WORK ORDER:
Reply with nothing but the number of lines in the data below where the word "text" occurs.

(INPUT DATA)

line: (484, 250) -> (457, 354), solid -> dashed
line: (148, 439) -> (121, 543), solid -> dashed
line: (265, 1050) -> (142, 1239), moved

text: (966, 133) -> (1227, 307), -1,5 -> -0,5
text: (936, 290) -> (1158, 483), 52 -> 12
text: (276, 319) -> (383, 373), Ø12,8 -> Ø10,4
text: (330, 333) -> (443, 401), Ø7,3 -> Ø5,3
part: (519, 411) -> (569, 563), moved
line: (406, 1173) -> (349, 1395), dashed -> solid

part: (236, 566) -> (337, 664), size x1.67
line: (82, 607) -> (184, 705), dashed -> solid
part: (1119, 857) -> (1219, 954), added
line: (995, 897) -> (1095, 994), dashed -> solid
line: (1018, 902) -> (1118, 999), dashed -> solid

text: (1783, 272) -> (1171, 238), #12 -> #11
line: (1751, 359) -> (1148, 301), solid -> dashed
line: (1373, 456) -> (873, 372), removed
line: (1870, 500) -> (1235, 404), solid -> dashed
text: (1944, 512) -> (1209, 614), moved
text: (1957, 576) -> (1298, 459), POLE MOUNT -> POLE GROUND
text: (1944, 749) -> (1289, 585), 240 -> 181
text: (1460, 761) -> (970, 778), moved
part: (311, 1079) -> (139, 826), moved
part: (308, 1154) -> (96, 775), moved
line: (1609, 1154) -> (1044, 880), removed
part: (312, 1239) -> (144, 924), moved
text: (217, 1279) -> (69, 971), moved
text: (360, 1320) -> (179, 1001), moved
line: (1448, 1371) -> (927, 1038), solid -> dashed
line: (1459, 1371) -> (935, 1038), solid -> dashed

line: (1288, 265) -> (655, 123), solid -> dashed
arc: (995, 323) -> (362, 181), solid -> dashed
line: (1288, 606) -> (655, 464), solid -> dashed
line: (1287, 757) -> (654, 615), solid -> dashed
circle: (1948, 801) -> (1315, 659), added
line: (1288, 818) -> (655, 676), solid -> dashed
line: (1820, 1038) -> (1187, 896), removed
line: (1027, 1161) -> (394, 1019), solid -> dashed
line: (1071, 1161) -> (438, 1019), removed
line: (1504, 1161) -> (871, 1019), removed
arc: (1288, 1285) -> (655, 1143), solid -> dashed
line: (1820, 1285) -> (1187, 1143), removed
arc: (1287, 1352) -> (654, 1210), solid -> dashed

(End INPUT DATA)

THE COMPLETED TASK:
11